TASK TO COMPLETE ->
All entries below need to be written out exactly, but without their pictures.

(Excerpts from a dataset)
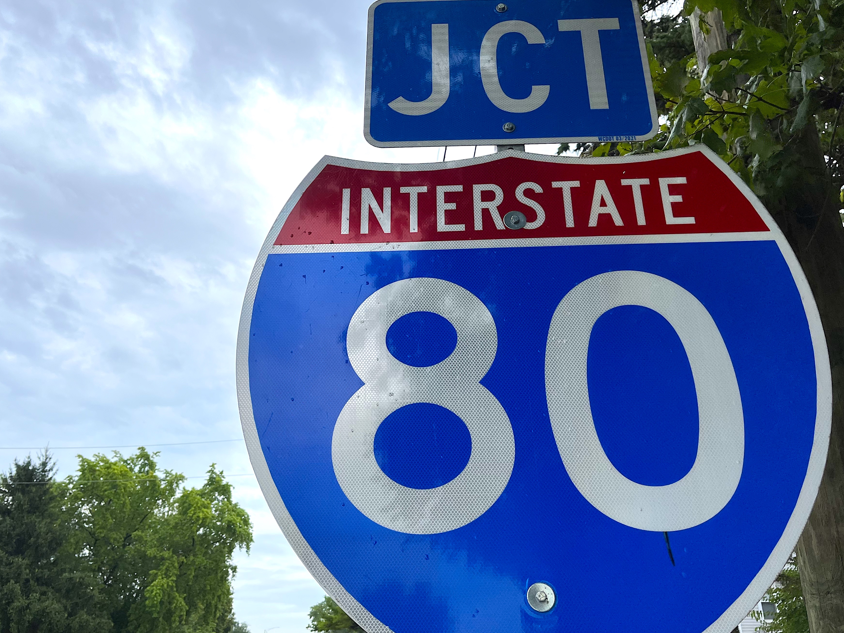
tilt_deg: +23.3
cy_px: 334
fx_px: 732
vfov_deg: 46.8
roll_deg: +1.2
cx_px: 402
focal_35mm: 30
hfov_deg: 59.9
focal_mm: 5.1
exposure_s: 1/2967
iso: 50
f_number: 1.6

RESPONSE ->
tilt_deg: +23.3
cy_px: 334
fx_px: 732
vfov_deg: 46.8
roll_deg: +1.2
cx_px: 402
focal_35mm: 30
hfov_deg: 59.9
focal_mm: 5.1
exposure_s: 1/2967
iso: 50
f_number: 1.6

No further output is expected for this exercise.